Mon cœur a déménagé

BUSSI Michel, Éd. Presse de la Cité, 416 p., 2024

Michel Bussi est un auteur à succès. Avec douze millions de ventes cumulées pour ses plus de vingt romans, il est reconnu par le public avec qui il a construit une vraie fidélité, depuis sa première publication, en 2007. Son dernier opus nous plonge dans la protection de l’enfance.

Virevoltant dans la menée d’une intrigue aux rebondissements qui ne cessent de déstabiliser le lecteur, tout au long des pages, il réussit à l’accrocher jusqu’au bout. Une chose est de savoir mener avec maestria un suspense haletant, une autre est de se montrer fiable dans les descriptions du contexte dans lequel évolue un scénario. Et pénétrer l’univers de la protection de l’enfance relève d’une gageure, quand il s’agit d’éviter les chausse-trappes, les préjugés et autres clichés.

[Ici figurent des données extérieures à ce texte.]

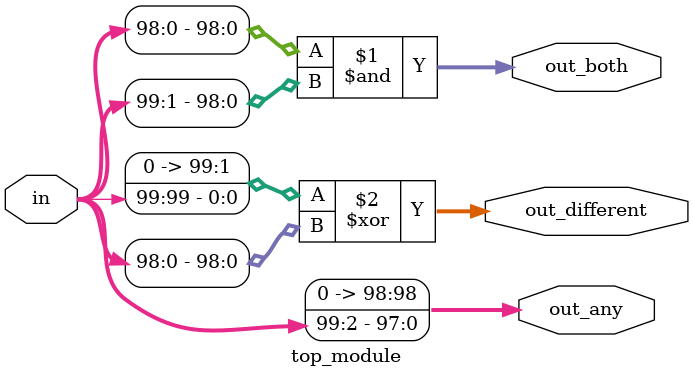
<source format=sv>
module top_module (
    input [99:0] in,
    output [98:0] out_both,
    output [99:1] out_any,
    output [99:0] out_different
);

    assign out_both = in[98:0] & in[99:1];
    
    assign out_any = {in[99], in[98:2]};
    
    assign out_different = {in[99]} ^ in[98:0];

endmodule

</source>
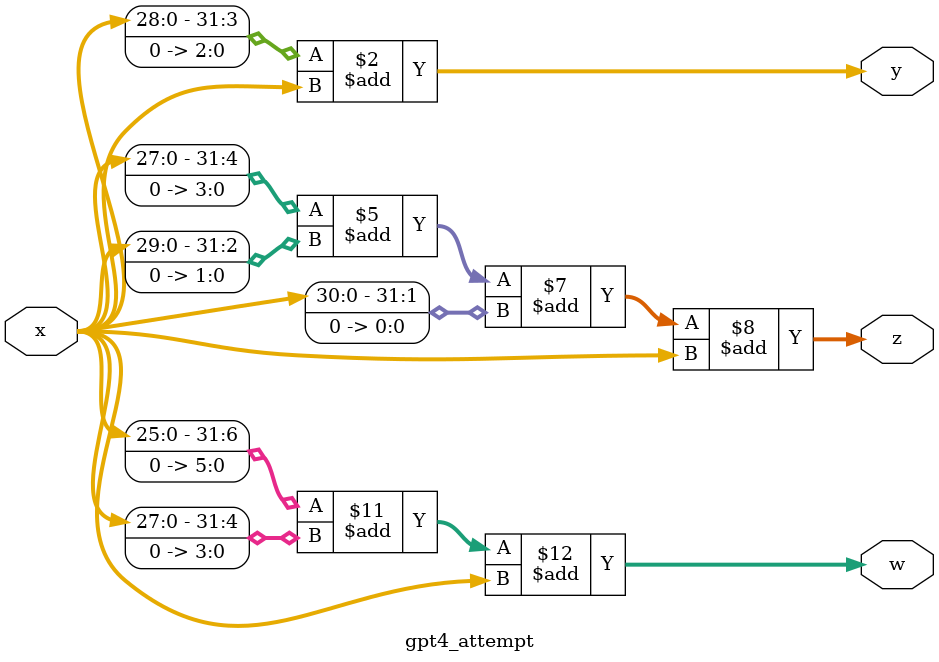
<source format=v>

module gpt4_attempt(
    input [31:0] x,
    output [31:0] y,
    output [31:0] z,
    output [31:0] w
);

// Optimized multiplication using shifts and additions
assign y = (x << 3) + x; // y = 9*x, as 9 = 8+1
assign z = (x << 4) + (x << 2) + (x << 1) + x; // z = 23*x, as 23 = 16+4+2+1
assign w = (x << 6) + (x << 4) + x; // w = 81*x, as 81 = 64+16+1

endmodule

</source>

Et là, c’est plutôt bluffant. Non seulement, l’auteur évite avec habileté tous les stéréotypes dans lesquels il aurait pu tomber, mais ses descriptions sont d’une finesse et d’une justesse qui ne pourront qu’étonner les connaisseurs de ce monde traditionnellement refermé sur lui-même.

Les mécanismes administratifs, éducatifs et judiciaires sont décrits avec une pertinence et une justesse assez étonnantes. Le portrait des enfants placés est tissé avec beaucoup de sensibilité et de vérité. Le vécu d’une petite fille de sept ans, confiée à une Maison d’enfants à caractère social, suite à un terrible drame familial, n’est pas moins percutant que celui de cette adolescence rebelle qu’elle est devenue.

Mais, celui des professionnels ne l’est pas moins. Certes, les personnels de direction ne sont pas à la fête, présentés soit comme falot, soit comme escroc. Pour ce qui est des professionnels de terrain, ils s’en sortent infiniment mieux.  A l’image de cette éducatrice spécialisée élevée au rang de superwoman protectrice et salvatrice, d’un bout à l’autre du roman.

La quatrième de couverture résume le récit en le présentant comme une histoire mêlant amour et amitiés, récit initiatique et manipulations. Le lecteur travailleur social identifiera sans doute bien plus des violences conjugales et les réactions de mineurs face au placement, les mécanismes de résilience et une ambiance professionnelle guère éloignée, parfois, de celles qui se déploient sur le terrain. Une lecture, au final, qui articule le plaisir d’un polar avec une représentation d’un quotidien pour une fois fidèle et non biaisé.